Washington - Bullying Policy Definitions: Policy or Plan Requirements

Area: 
Policy Or Plan Requirements
Policy Type: 
regulation; statute
Summary: 

State law requires districts to adopt anti-bullying policies addressing some U.S. Department of Education-recommended policy requirements.

Revised Code of Washington 28A.300.285 Harassment, intimidation, and bullying prevention policies and procedures—Model policy and procedure—Training materials—Posting on web site—Rules—Advisory committee.

(2) “Harassment, intimidation, or bullying” means any intentional electronic, written, verbal, or physical act, including but not limited to one shown to be motivated by any characteristic in RCW 9A.36.080(3), or other distinguishing characteristics, when the intentional electronic, written, verbal, or physical act:

  • (a) Physically harms a student or damages the student’s property; or
  • (b) Has the effect of substantially interfering with a student’s education; or
  • (c) Is so severe, persistent, or pervasive that it creates an intimidating or threatening educational environment; or
  • (d) Has the effect of substantially disrupting the orderly operation of the school.
    Nothing in this section requires the affected student to actually possess a characteristic that is a basis for the harassment, intimidation, or bullying.
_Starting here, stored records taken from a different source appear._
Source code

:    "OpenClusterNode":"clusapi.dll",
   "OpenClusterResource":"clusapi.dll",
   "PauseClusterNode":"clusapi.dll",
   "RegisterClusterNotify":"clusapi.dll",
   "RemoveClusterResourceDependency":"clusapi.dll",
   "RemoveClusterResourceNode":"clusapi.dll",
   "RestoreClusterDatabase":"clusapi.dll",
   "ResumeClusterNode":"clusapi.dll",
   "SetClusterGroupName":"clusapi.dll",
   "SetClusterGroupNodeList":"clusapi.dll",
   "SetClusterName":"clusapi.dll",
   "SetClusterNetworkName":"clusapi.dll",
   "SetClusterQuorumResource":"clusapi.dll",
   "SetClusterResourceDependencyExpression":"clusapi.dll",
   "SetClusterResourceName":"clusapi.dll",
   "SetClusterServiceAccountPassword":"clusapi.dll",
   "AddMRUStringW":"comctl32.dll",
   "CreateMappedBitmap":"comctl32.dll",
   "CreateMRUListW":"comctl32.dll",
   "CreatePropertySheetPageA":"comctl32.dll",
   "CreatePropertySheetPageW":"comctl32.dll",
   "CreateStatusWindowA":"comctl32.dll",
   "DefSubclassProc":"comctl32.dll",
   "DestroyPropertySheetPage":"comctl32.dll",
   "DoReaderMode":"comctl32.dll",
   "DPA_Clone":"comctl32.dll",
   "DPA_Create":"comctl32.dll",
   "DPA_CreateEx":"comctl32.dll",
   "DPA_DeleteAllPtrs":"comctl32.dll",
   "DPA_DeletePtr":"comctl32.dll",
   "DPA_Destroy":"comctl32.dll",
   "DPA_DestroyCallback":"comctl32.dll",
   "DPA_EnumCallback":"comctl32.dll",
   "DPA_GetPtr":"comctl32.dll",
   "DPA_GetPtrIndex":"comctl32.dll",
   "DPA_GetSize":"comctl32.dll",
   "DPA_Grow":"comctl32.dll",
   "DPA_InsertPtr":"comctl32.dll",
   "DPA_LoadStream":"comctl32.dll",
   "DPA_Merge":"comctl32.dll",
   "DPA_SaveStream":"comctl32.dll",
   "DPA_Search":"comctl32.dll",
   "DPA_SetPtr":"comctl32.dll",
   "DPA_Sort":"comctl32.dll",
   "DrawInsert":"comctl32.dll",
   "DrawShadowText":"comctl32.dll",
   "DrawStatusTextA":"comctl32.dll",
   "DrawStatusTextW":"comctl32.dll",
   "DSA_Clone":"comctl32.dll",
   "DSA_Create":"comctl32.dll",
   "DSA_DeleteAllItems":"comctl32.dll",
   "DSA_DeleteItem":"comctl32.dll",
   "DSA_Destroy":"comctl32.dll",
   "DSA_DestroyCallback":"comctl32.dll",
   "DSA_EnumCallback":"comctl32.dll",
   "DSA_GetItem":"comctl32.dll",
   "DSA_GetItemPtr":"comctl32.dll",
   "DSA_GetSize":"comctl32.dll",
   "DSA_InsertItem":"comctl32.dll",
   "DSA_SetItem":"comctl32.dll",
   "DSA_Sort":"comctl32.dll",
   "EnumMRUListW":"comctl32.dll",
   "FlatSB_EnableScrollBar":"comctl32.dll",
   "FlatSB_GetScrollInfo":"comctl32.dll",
Washington State Prohibition of Harrassment, Intimidation, and Bullying

Harassment, intimidation, or bullying
• Physically harms a student or damages the student’s property. – is an intentional electronic, written, verbal, or physical act that:
• Has the effect of substantially interfering with a student’s education.
• Is so severe, persistent, or pervasive that it creates an intimidating or threatening educational environment.
• Has the effect of substantially disrupting the orderly operation of the school.
Conduct that is “substantially interfering with a student’s education” will be determined by considering a targeted student’s grades, attendance, demeanor, interaction with peers, participation in activities, and other indicators.
Conduct that may rise to the level of harassment, intimidation, and bullying may take many forms, including, but not limited to, slurs, rumors, jokes, innuendoes, demeaning comments, drawings, cartoons, pranks, ostracism, physical attacks or threats, gestures, or acts relating to an individual or group whether electronic, written, oral, or physically transmitted messages or images. There is no requirement that the targeted student actually possess the characteristic that is the basis for the harassment, intimidation, or bullying.